* Extracted entries *
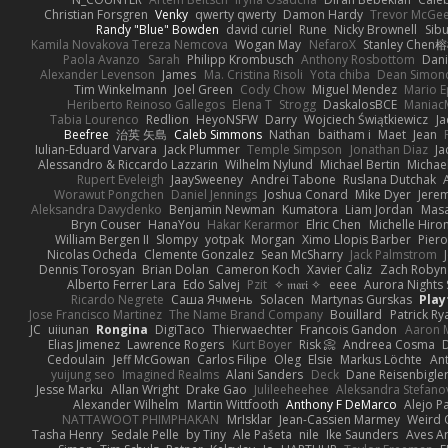
Christian Forsgren
Venky
qwerty qwerty
Damon Hardy
Trevor McGe
Randy "Blue" Bowden
david curiel
Rune
Nicky Brownell
Sib
Kamila Novakova Tereza Nemcova
Wogan May
NefaroX
Stanley Chen
Paola Avanzo
Sarah
Philipp Krombusch
Anthony Rosbottom
Dani
Alexander Levenson
James
Ma. Cristina Risoli
Yota chiba
Dean Simon
Tim Winkelmann
Joel Green
Cody Chow
Miguel Mendez
Mario E
Heriberto Reinoso Gallegos
Elena T
Strogg
DaskalosBCE
Maniac
Tabia Lourenco
Redlion
HeyoNSFW
Darry
Wojciech Świątkiewicz
Ja
Beefree
治英 矢島
Caleb Simmons
Nathan
baitham i
Maet
Jean
Iulian-Eduard Varvara
Jack Plummer
Temple Simpson
Jonathan Diaz
Ja
Alessandro & Riccardo Lazzarin
Wilhelm Nylund
Michael Bertin
Michael
Rupert Eveleigh
JaaySweeney
Andrei Tabone
Ruslana Dutchak
Worawut Pongchen
Daniel Jennings
Joshua Conard
Mike Dyer
Jere
Aleksandra Davydenko
Benjamin Newman
Kumatora
Liam Jordan
Mas
Bryn Couser
HanaYou
Hakar Kerarmor
Elric Chen
Michelle Hiro
William Bergen II
Slompy
yotpak
Morgan
Ximo Llopis Barber
Piero
Nicolas Ocheda
Clemente Gonzalez
Sean McSharry
Jack Palmstrom
Dennis Torosyan
Brian Dolan
Cameron Koch
Xavier Caliz
Zach Robyn
Alberto Ferrer Lara
Edo Salvej
Pzit
✧ 𝔪𝔞𝔯𝔦 ✧
eeee
Aurora Nights 
Ricardo Negrete
Саша Ячмень
Solacen
Martynas Gurskas
Play
Jose Francisco Martinez
The Name Brand Company
Bouillard
Patrick Ry
JC
uiiunan
Rongina
DigiTaco
Thierwaechter
Francois Gandon
Aaron 
Elias Jimenez
Lawrence Rogers
Kurt Boyer
Risk 📀
Andreea Cosma
Cedoulain
Jeff McGowan
Carlos Filipe
Oleg
Elsie
Markus Löchte
An
yuijung seo
Imagined Realms
Alani Sanders
Deck
Dane Reisenbigle
Jesse Marku
Allan Wright
Drake Gao
Julileeheehee
Aleksandra Stefano
Alexander Wilhelm
Martin Wittfooth
Anthony F DeMarco
Alejo P
NATTAWOOT PHIMPHAKAN
MrIsklar
Jean-Cassien Marmey
Weird
Tasha Henry
Sedale Pelle
by Tiny
Ale Pašeta
nile
Ike Saunders
Aves A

* What is required *
Write out each line of the data that holds the string "Anthony".

* Result for this exercise *
Anthony Rosbottom
Anthony F DeMarco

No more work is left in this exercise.